VMI's affordable STEM conferences are known for their practical, hands-on workshops offering ideas and activities that educators can immediately bring back to the classroom.  Participants qualify for CEUs.

"Compared to other teacher workshops I have attended, I consider this one tops.  The price was right, my level of learning was high, there was not a repeat of material from other educational conferences, and the sessions and workshops were varied enough to hold my interest throughout the entire sessions." ~2014 VMI STEM Conference Survey Response  

STEM 2014
This third VMI STEM Education Conference explored engineering principles and pedagogical methods and strategies with the goal of incorporating engineering concepts and projects into the teaching of math and science. It was specifically designed for classroom, math and science teachers of grades three through eight, as well as the administrators who support them.

The schedule included a keynote address delivered by Mr. Grant Imahara of Mythbusters whose insights on the 'ingredients' needed to make STEM learning fun were in turn highly entertaining for our audience.  We also listened to great speakers like Dr. Nathan whose research in STEM learning was well-received, Dr. Hastings who spoke on her educational and career choices in STEM and related those experiences back to the role of STEM educators and finally, Dr. Steven Staples, our current Superintendent of Instruction who spoke to us about the State's emphasis and desire to improve STEM education, the need to be leaders in this field, teacher and student credentialing so that we get the right teachers into our classroom and we are giving our students meaningful credentials so they have more choices upon graduation.  

The 2013 VMI STEM Education Conference focused on "Science with the Future in Mind" and included approximately 250 high school students and teachers.

Attendees explored current scientific research as well as the pedagogy of science. Participating teachers had the opportunity to take advantage of 14 contact hours of professional development credit. Participating students saw science in action and had the opportunity to build relationships with mentors who love STEM.

Each attendee was able to participate in a class led by one of Virginia's top high school science teachers, find out more about research taking place in labs at VMI and other colleges and universities in Virginia, and learn more about research taking place in government and industrial labs.

Plenary speakers included nationally recognized scientists working on cutting edge research, including Dr. William Casebeer, program manager in the Defense Sciences Office at the Defense Advanced Research Projects Agency (DARPA), Dr. Amy Bernard, director of structured science at the Allen Institute of Brain Science, and Daniel Willingham, Ph.D., Professor of Psychology, University of Virginia and author of “Why Don’t Students like School: A Cognitive Scientist Answers Questions about How the Mind Works and What It Means for the Classroom” (Jossey Bass, 2010). Emmy-award winning science personality and educator Steve Spangler served as keynote speaker.

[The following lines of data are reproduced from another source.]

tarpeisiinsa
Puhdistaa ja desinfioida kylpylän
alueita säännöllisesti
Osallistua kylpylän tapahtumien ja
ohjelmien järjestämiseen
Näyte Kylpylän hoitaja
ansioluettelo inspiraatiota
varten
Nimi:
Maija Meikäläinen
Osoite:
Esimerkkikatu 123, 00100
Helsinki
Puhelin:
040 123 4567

Nearly 600 attendees participated in the 2012 STEM Education Conference, "Mathematics as the Gateway to STEM Success," including 540 K-16 teachers and administrators, 40 high school students representing a total of 126 schools, and policy-makers and business leaders from across the commonwealth and beyond.

The goal of the conference was to foster a better understanding of math in the classroom - how it can be taught and learned - while highlighting the latest research. State and national leaders in STEM fields led a variety of breakout sessions, inspiring interaction and discussion between K-16 educators. Hands-on workshops geared toward student attendees and led by STEM professionals helped students learn firsthand about exciting research taking place in higher education. Workshop leaders spoke with students about envisioning and pursuing STEM careers, and a first class cadet provided a lesson in leadership.

Plenary speakers included Dr. Neil DeGrasse Tyson, director of the Hayden Planetarium at the Natural History Museum in New York; Salman Khan, creator of the Khan Academy; and Cathy Seeley, Senior Fellow at the Dana Center, The University of Texas at Austin.